Barriers to Adoption
Companies still face resistance due to existing acquirer agreements and trust issues, experts said.
“If an airline has a co-brand card, those tend to be very long agreements. [Those with] payment service providers acquiring these tend to be five- to 10-year contracts,” said Ward.
In addition, the control GDSs have across various sales channels could also be a barrier, said IATA’s Yeoh. Meanwhile, a reluctance to hand over control of a critical infrastructure layer is also an obstacle, as payment orchestration requires trust and alignment on long-term vision and capabilities, according to Nuvei’s Cramer.
A Bet on Emerging Tech
Outpayce is working on AI-based refinements to accommodate consumer habits, including the possibility that AI agents could coordinate multiple payment methods used in a single travel transaction.
“How do we help our customers make sure they can use multiple … forms of payment in a single booking, and making sure that’s all encompassed in a single transaction?” said Alonso. “How do we combine and choose the order of preference for that traveler without the traveler necessarily having to do that on a case-by-case basis … and then [have] agentic AI orchestrate that experience?”
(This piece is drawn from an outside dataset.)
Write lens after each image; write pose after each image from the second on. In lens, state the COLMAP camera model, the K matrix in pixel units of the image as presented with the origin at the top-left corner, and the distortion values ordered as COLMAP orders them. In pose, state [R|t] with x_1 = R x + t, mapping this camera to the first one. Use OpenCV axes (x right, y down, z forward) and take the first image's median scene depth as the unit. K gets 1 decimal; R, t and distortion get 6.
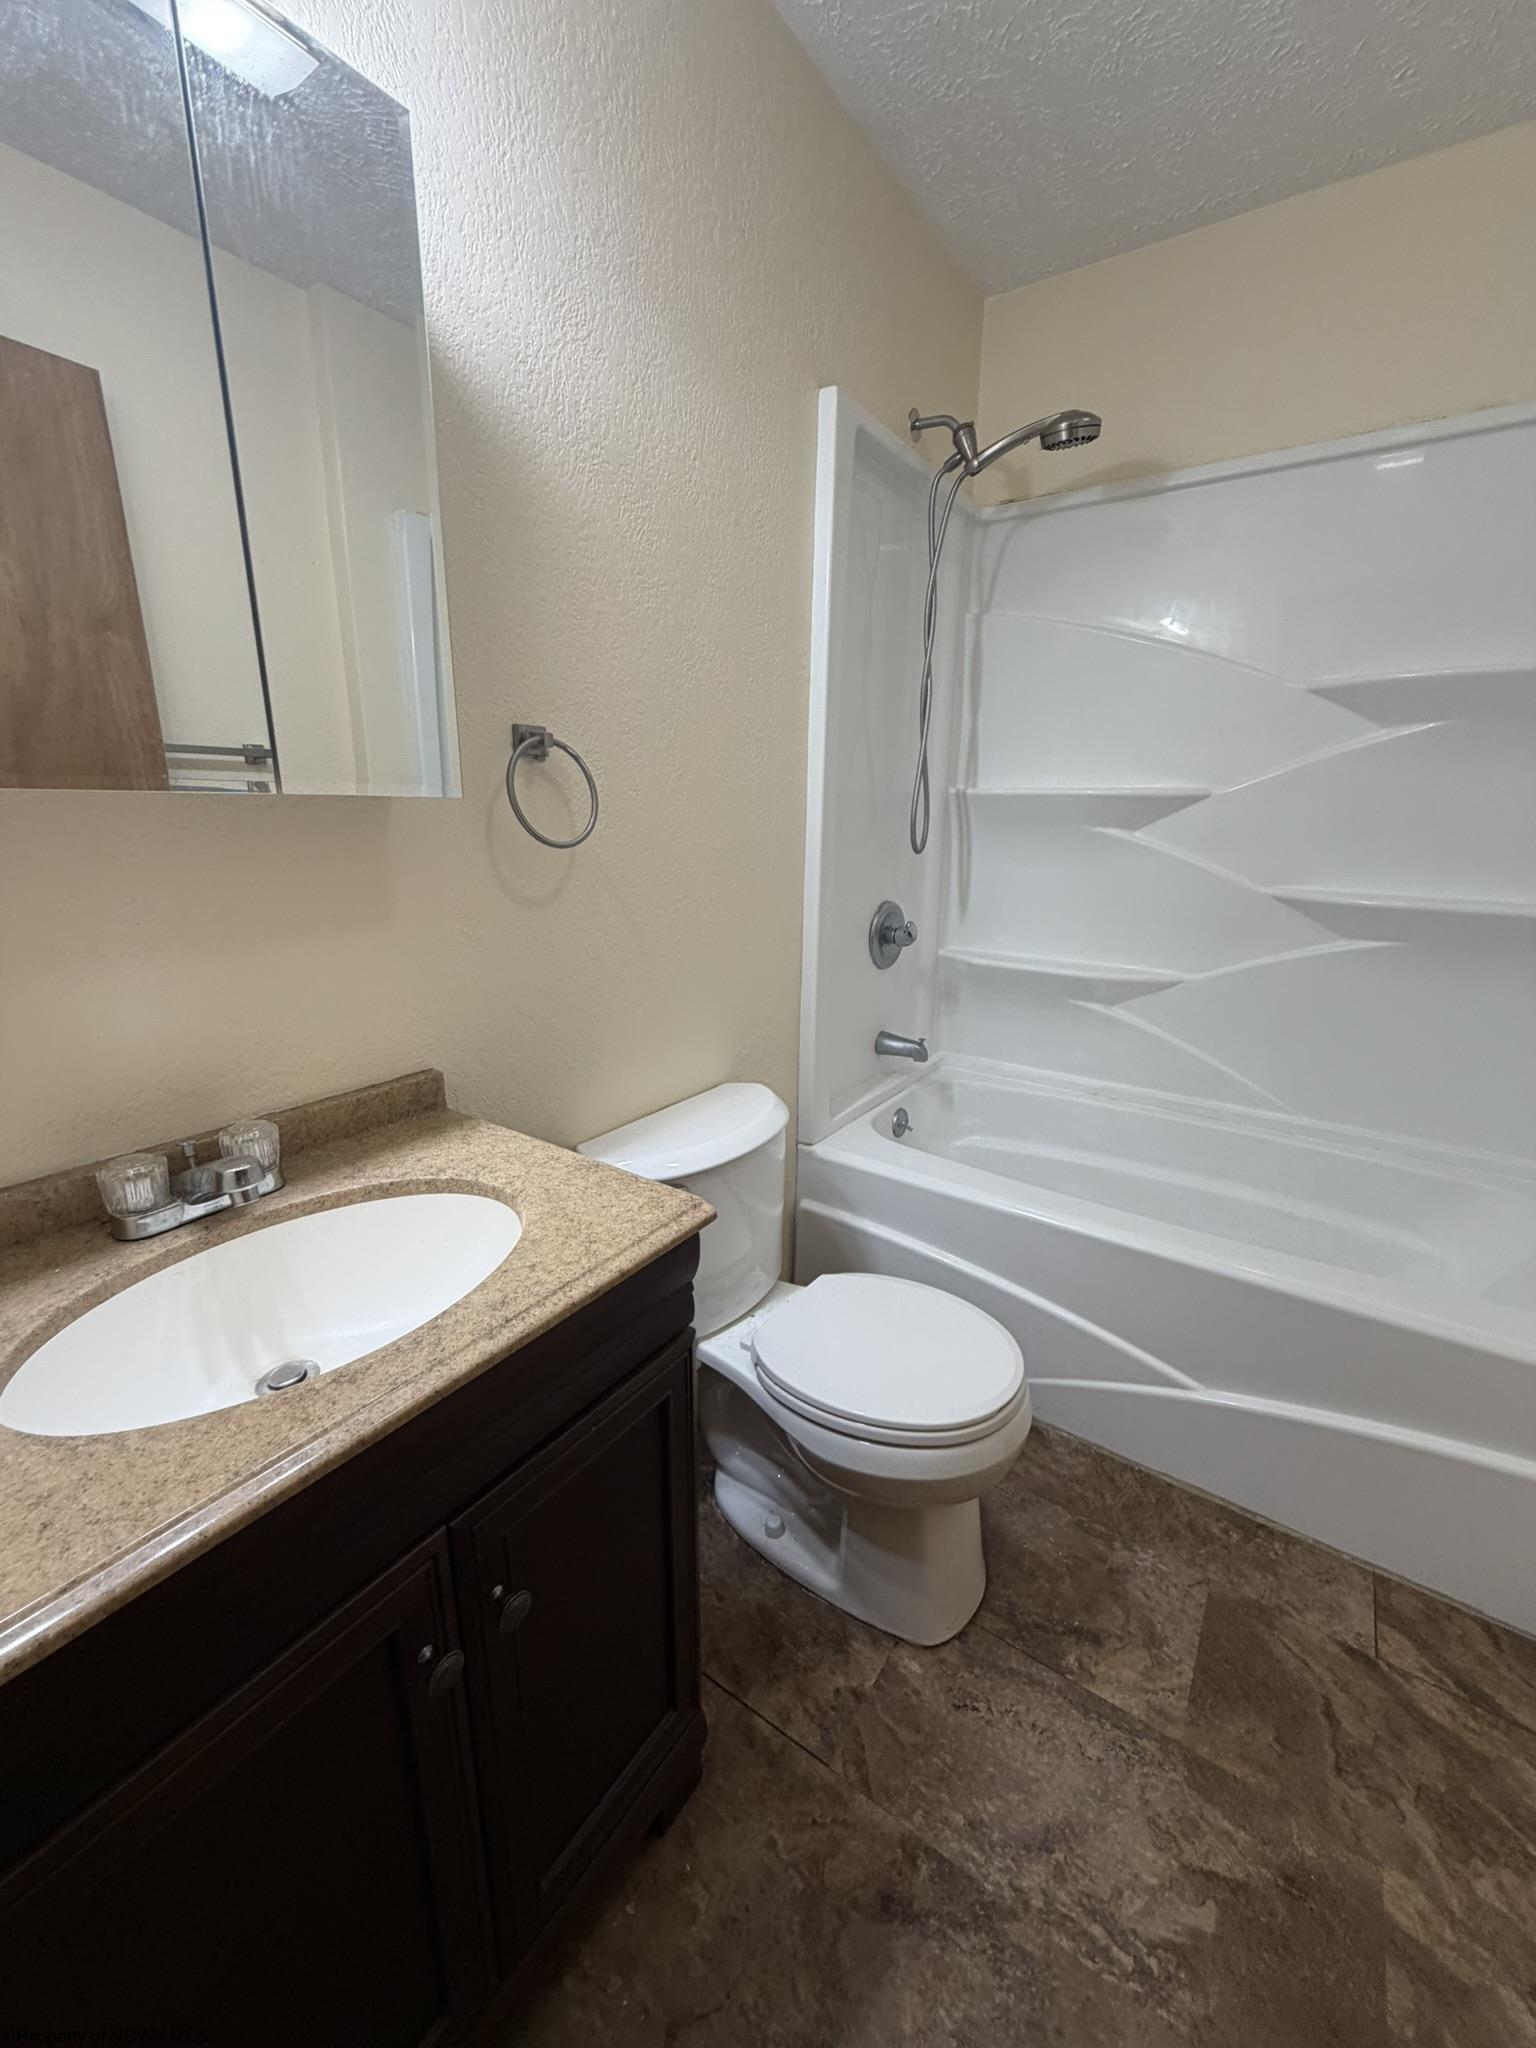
lens RADIAL K [[813.6, 0, 766.6], [0, 813.6, 1019.0], [0, 0, 1]] dist [-0.001348, 0.000490]
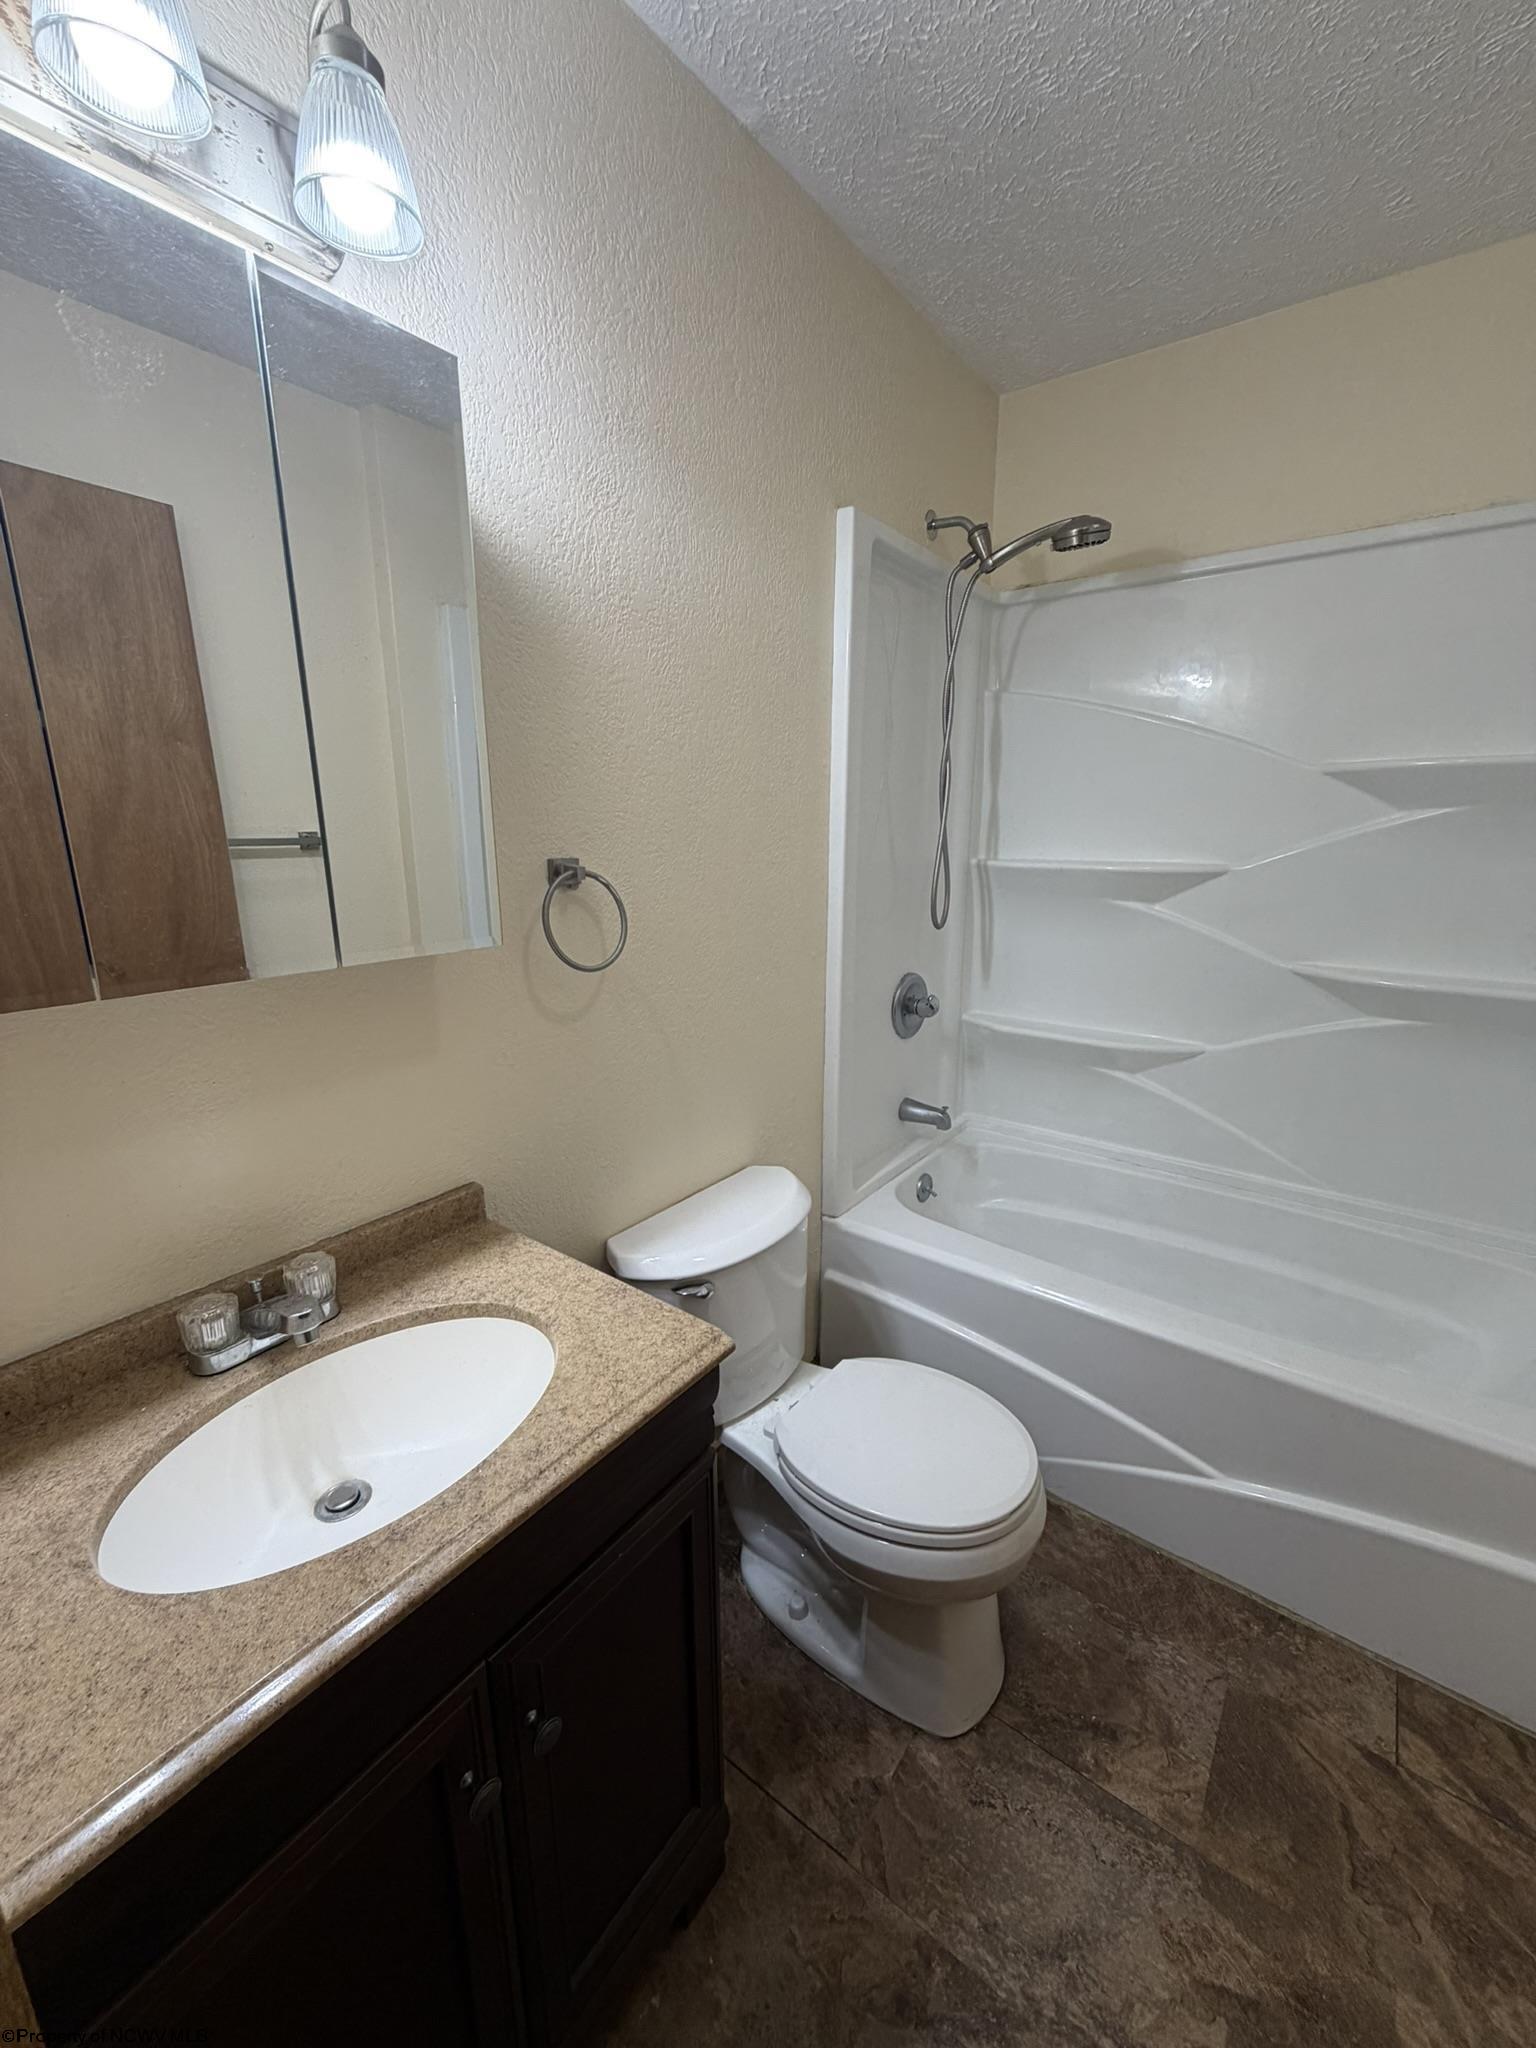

Outpayce currently uses machine learning to analyze data and route transactions, he added.
Other companies in the space are also exploring how AI can improve payment flows. Use of AI for real-time routing of transactions, along with analytics, represent use cases that are “gradually starting,” said IATA’s Yeoh. Meanwhile, UATP is building an “enhanced layer” that will encompass AI and machine learning and aim to drive payment orchestration efficiencies, Ward said.
The rise of new payment methods—including virtual cards, “buy now, pay later” services and account-to-account methods—is putting pressure on orchestrators to expand their integration capabilities.
“Payments are moving very quickly… you’re talking virtual cards, tokenization, stablecoins and companies that have historically [been] very conservative are getting more technologically advanced to go into these newer forms of payment,” said Ward. “It’s exciting, because there’s opportunity.”
Alonso declined to give a timeline for agentic AI’s launch but noted AI’s progress has far outpaced expectations.
“It’s a bit of a crystal ball,” he said. “Maybe four or five months ago, none of us really knew about agentic AI, and we see the adoption of how quickly AI has interrupted our lives…technology is evolving rapidly, and we obviously need to make sure we’re on top of it.”